We can now use our most_damage sub-table to create another gt table, the same as we did previously.
most_damage %>% gt() %>%
tab_header(title = md("**Top Ten Most Costly Weather Events**"),
subtitle = md("**From 1950 to 2011**")) %>%
tab_source_note(source_note = md("**Source: U.S. National Oceanic and
Atmospheric Administration (NOAA)**")) %>%
cols_label(EVTYPE = md("**Event**"),
total_damage = md("**Total Damage (Dollars)**"),
PercentShare = md("**% Share**")) %>%
fmt_percent(columns = 3,
scale_values = F,
decimals = 1) %>%
fmt_currency(columns = 2,
decimals = 2,
suffixing = T) %>%
cols_align(align = "center",
columns = c(2,3)) %>%
gt_theme_538() %>%
gt_color_rows(columns = 3,
palette = brewer.pal(9, "Greens"),
pal_type = "continuous",
domain = c(0:32)) %>%
tab_footnote(footnote = "Total Damage = Property Damage + Crop Damage",
locations = cells_column_labels(columns = 2))

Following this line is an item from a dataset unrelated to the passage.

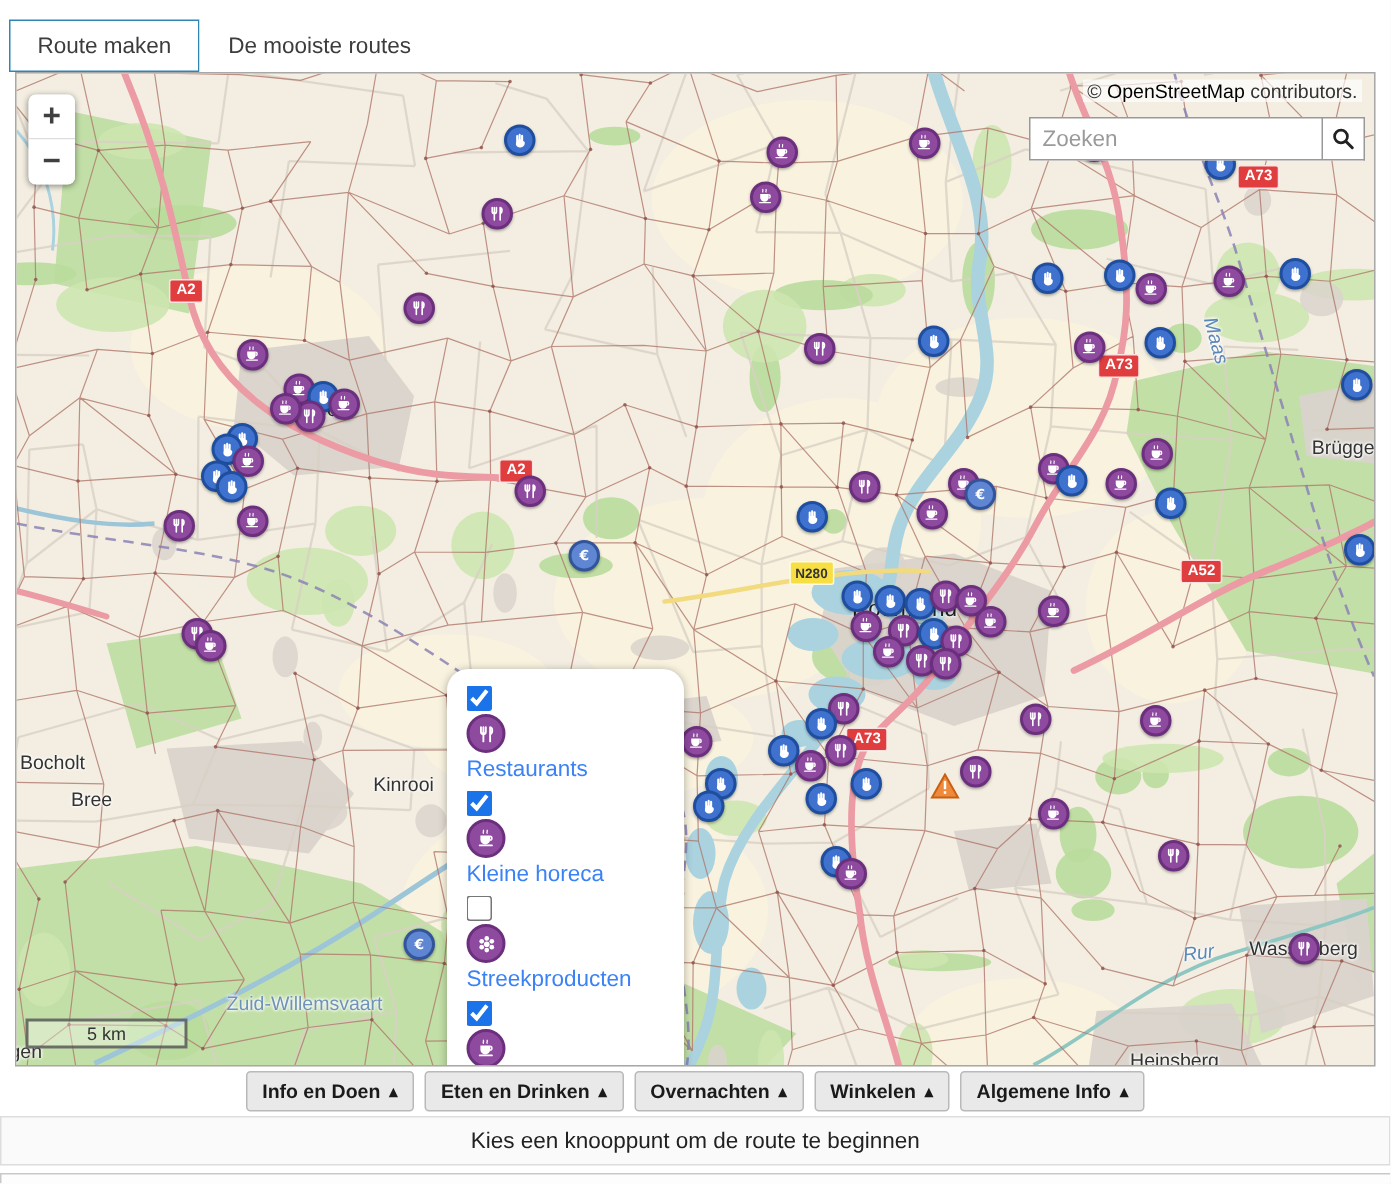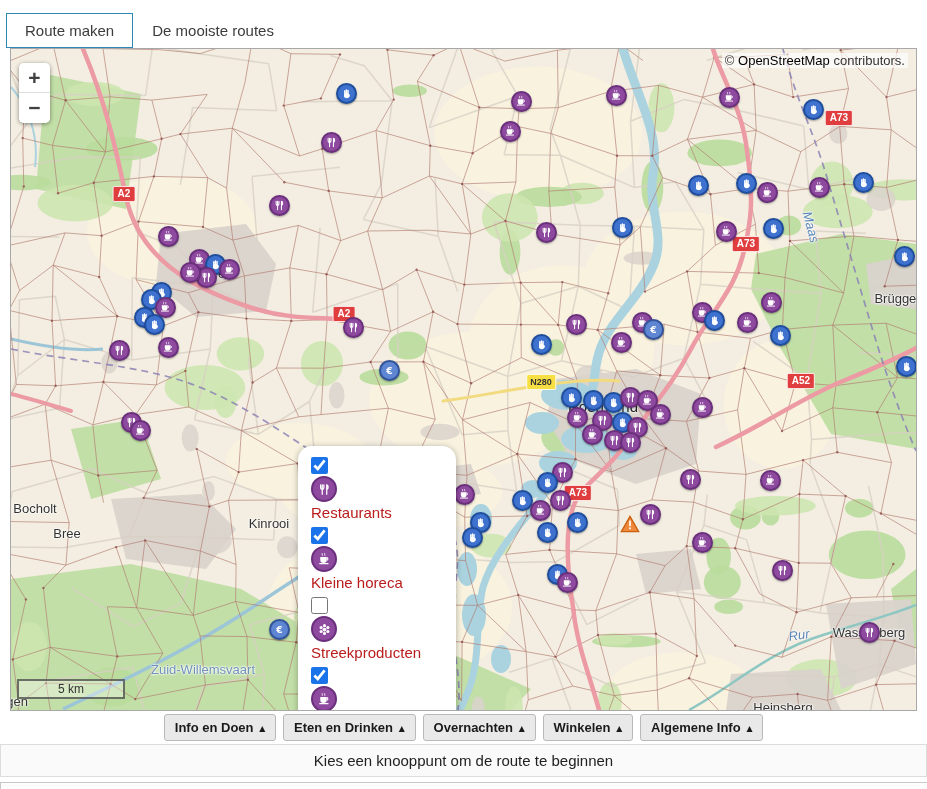"Zoeken" div.search { html: none -> <div> <input> <button> <svg> <circle></circle> <line></line> </svg> </button> </div> }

| Top Ten Most Costly Weather Events | ||
| From 1950 to 2011 | ||
| Event | Total Damage (Dollars)1 | % Share |
|---|---|---|
| FLOOD | $150.32B | 31.6% |
| HURRICANE/TYPHOON | $71.91B | 15.1% |
| TORNADO | $57.35B | 12.0% |
| STORM SURGE | $43.32B | 9.1% |
| HAIL | $18.76B | 3.9% |
| FLASH FLOOD | $17.56B | 3.7% |
| DROUGHT | $15.02B | 3.2% |
| HURRICANE | $14.61B | 3.1% |
| RIVER FLOOD | $10.15B | 2.1% |
| ICE STORM | $8.97B | 1.9% |
| Source: U.S. National Oceanic and Atmospheric Administration (NOAA) | ||
| 1 Total Damage = Property Damage + Crop Damage | ||
As you can see, flooding easily takes the #1 spot of being the most costly weather event to property and crops at an astounding $150 billion worth of damages, making up ~31% of all weather-related damages. Hurricanes/typhoons take the #2 spot with a share of ~15% of all damages, and Tornadoes a close third at ~12%.